- The task
The copy should begin at the line containing "hfov_deg: 30.3" and end with the last line below, every line exact and no picture included.

- Given entries
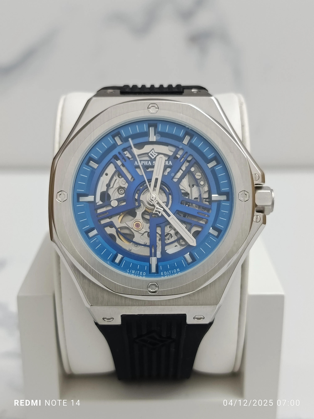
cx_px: 157
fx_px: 581
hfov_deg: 30.3
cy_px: 210
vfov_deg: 39.7
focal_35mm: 48
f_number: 1.7
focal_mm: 5.24
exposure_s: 1/100
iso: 444
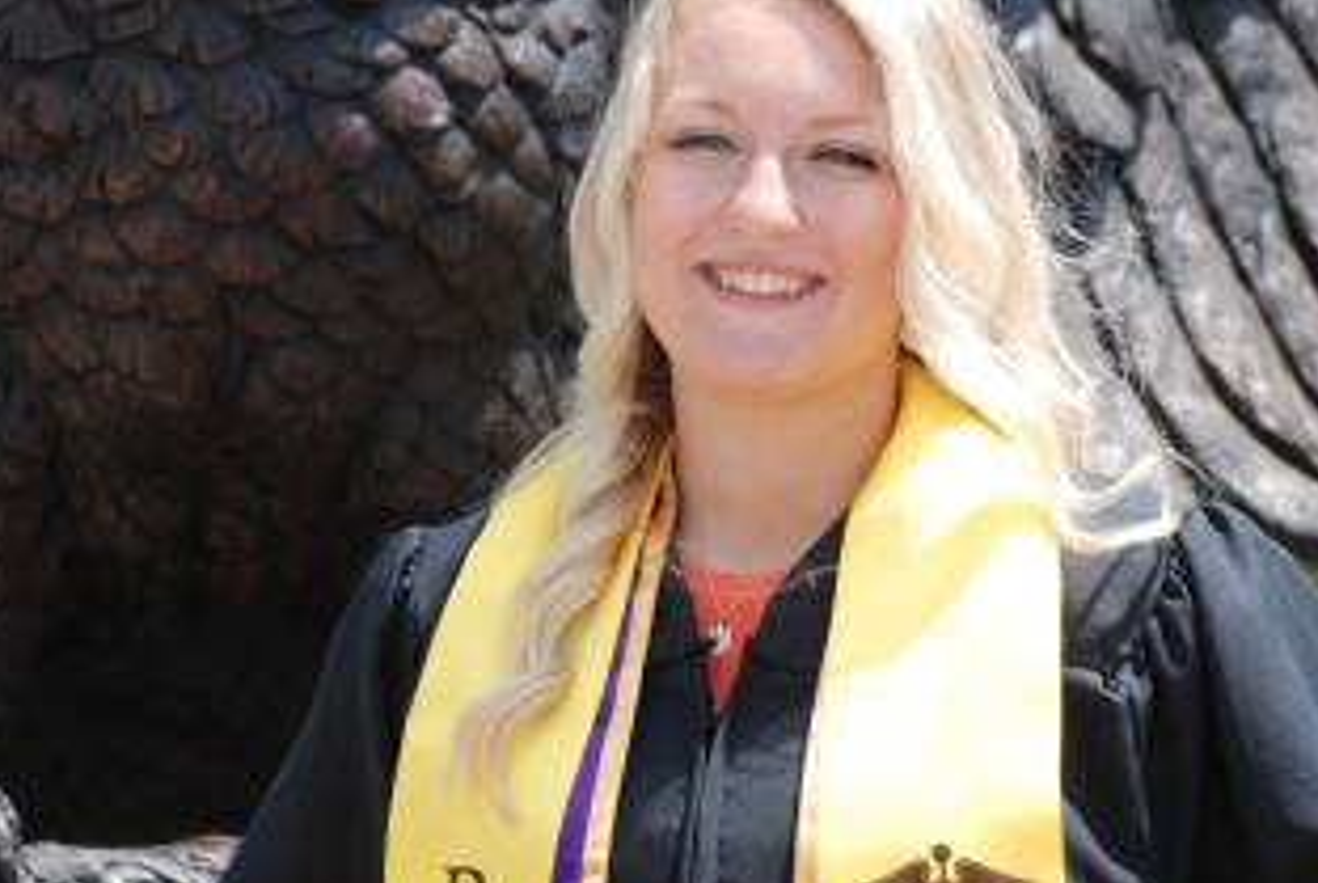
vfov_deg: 6.3
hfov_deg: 9.5
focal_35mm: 217
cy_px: 165
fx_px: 7956
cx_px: 323
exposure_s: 1/200
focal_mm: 70
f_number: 6.3
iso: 200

- Your response
hfov_deg: 30.3
cy_px: 210
vfov_deg: 39.7
focal_35mm: 48
f_number: 1.7
focal_mm: 5.24
exposure_s: 1/100
iso: 444
vfov_deg: 6.3
hfov_deg: 9.5
focal_35mm: 217
cy_px: 165
fx_px: 7956
cx_px: 323
exposure_s: 1/200
focal_mm: 70
f_number: 6.3
iso: 200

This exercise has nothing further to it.